DETAILED DESCRIPTION OF THE DRAWINGS
Referring to the drawings, the invention is embodied in a preferred form by the elongated tubular member 10 of generally triangular cross section and most advantageously includes two flat side portions 12, 14 of equal dimensions in perpendicular planes, a third side portion or hypotenuse 16 connecting the sidewall portion, and curved integral corner portions 18, 20, 22 at the junctures of the three side portions. In cross section, then, the member 10 is in the shape of a right isosceles triangle with rounded corners. The rounded corner portions 18, 20, 22 avoid weakening the tubular member at the junctures of the flat sides, facilitate the forming of the member 10, which may be accomplished by rapidly winding a sheet of material about a triangular-shaped mandrel, and facilitate close contact and a good bond between the windings at the corners. To assure these advantages, the corner portions 18, 20, 22 should preferably have a radius of curvature at least one-tenth the distance between the corner portions 20, 22, adjacent the largest side wall 16 when the member is fabricated by winding paper or the like about a mandrel. By way of illustration, the radius of curvature of the corner portions 18, 20, 22 of a triangular-shaped tube convolutely wound of paper is at least one quarter inch when the distance between the corner portions 20, 22 measured along the inner surface of the sidewall 16 is two and one-half inches. By way of example only, a typical member convolutely wound of kraft paper and suitable for use as a container support column may have two flat sides of 21/4 inches in length joined at a corner by a curved portion of three-eighths inch radius, a hypotenuse side with a flat surface about 31/4 inches in length joined at corners to the other sides by curved portions of three-eighths inch radius, a length of 60 inches, and a wall thickness of three-eighths inch.
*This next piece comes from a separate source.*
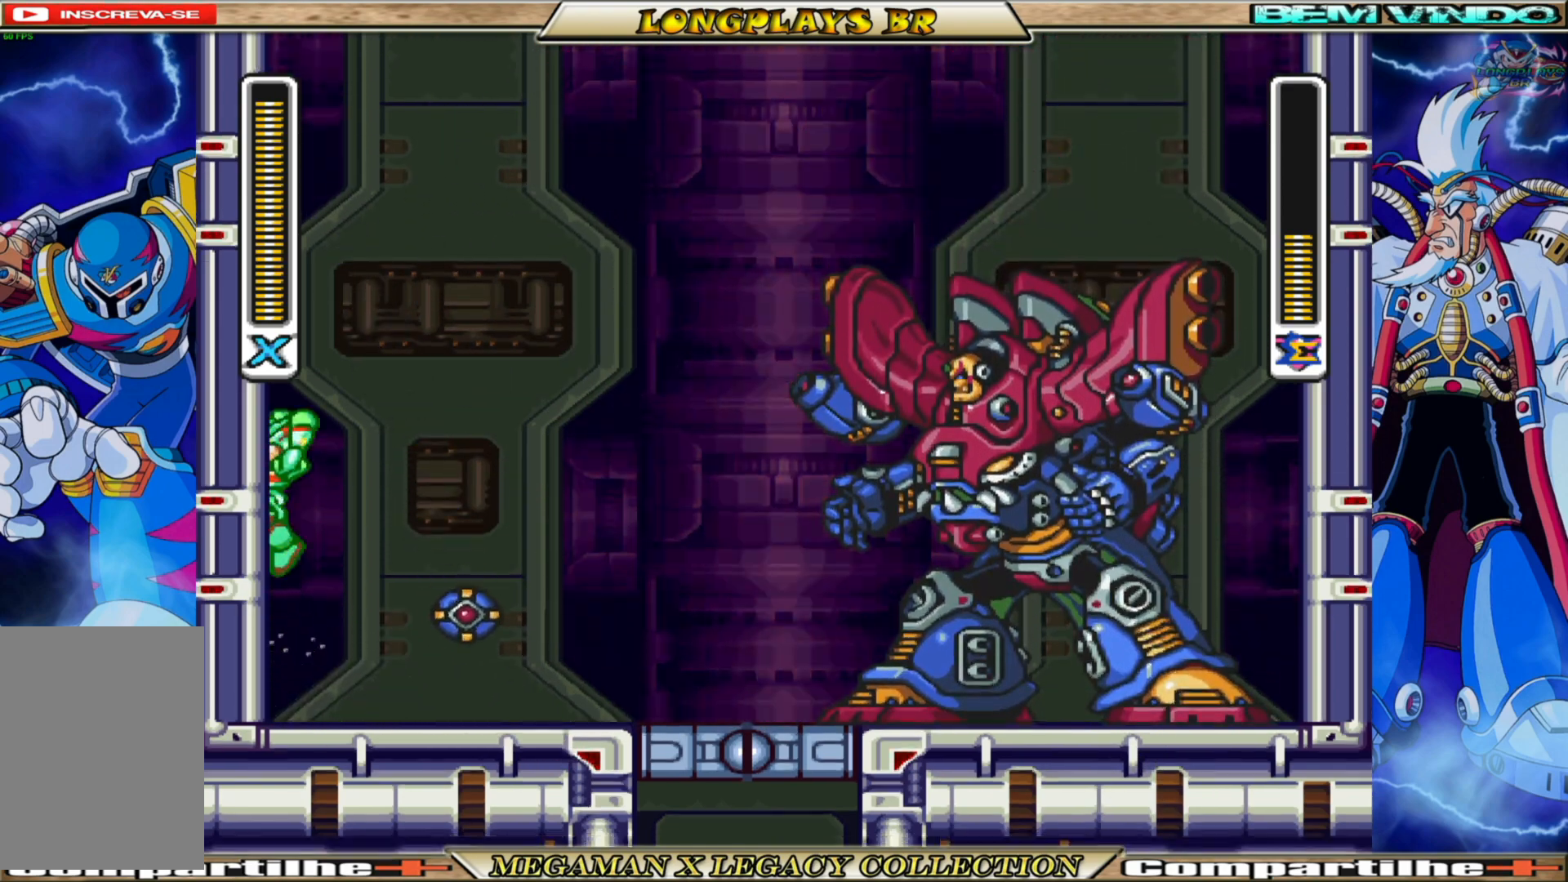
{"buttons": ["DPAD_LEFT"], "left_stick": "center", "right_stick": "center", "events": [[33, "A", "up"], [67, "B", "up"], [133, "B", "down"], [150, "A", "down"], [367, "A", "up"], [400, "B", "up"]]}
The member 10 is composed of axially oriented sheet material having fibers of high compressive strength contribution predominantly aligned longitudinally of the finished tubular member. When the sheet is wound into tubular form about a mandrel, rounded mandrel corners facilitate the attainment of better between-ply lamination and prevent creasing and weakening of the material, which could occur if the corners of the mandrel had sharp angles. As a result, it is possible to use material of lower tensile strength and wind at higher speeds without weakening the material. For added strength, the fiber material layers are bonded together with adhesive and/or impregnated with a hardening material, such as an adhesive or resin. In the embodiment shown, the support member 10 is formed of paper, such as reprocessed kraft paper formed on cylinder machines. This is low in cost and has fibers that extend predominantly in one direction, which corresponds to the longitudinal extent of the web of paper as formed and which is referred to as the "machine direction" of the paper. The paper is in a single sheet, or a lamination of multiple plies, or more than a single sheet, coated with an air drying adhesive or chemically linking thermoplastic or thermosetting resin and is convolutely wound to provide a plurality of layers, typically 8 to 11 layers in one preferred embodiment. The outer end of the sheet is shown at 26 and the inner end at 28. The paper is wound across the machine direction so that the fibers of the paper extend predominantly along the length of the member. In the preferred embodiment at least the outer end of the sheet forming the member 10 is skived, i.e., tapered in thickness, and is quite flexible, allowing it to lie flat against the underlying layers until the adhesive sets. This facilitates manufacture and permits the use of thicker paper which otherwise could not conveniently be used because the end of the sheet would spring up from the wound member. The thicker paper facilitated by the skived end permits a strong tubular member to be wound with fewer windings, increasing the speed of production and reducing costs.
The member 10 as shown in FIG. 1 may be manufactured by winding sheet material on an elongated mandrel. Most advantageously the member is wound initially to a triangular shape, which is more difficult than winding a cylinder, but which provides a much stronger support than one which is shaped after winding. The sheet material to be wound is as wide as the desired length of the member 10 and is convolutely wound under tension upon the mandrel. The inner end 28 is placed on the mandrel and the mandrel is rotated about its longitudinal axis. A number of layers are wound (depending upon the thickness and strength of the material and the ultimate strength desired in the finished product) and the outer end 26 is adhered in place. Alternatively, a continuous web can be used and cut after the support is wound. However, in forming the preferred embodiment from commercially available kraft paper manufactured on cylinder paper machines, a sheet of paper must be cut from the web or roll of paper, as supplied, to the length of the support desired. While this is inconvenient, it permits winding the paper transversely to the machine direction, which is along the web, resulting in a tubular member having superior strength over a member wound directly from a web. The cut sheet material is coated with an adhesive and then wound in the direction across the web. If the sheet material is pre-coated or already impregnated with an adhesive, the coating step is oriented.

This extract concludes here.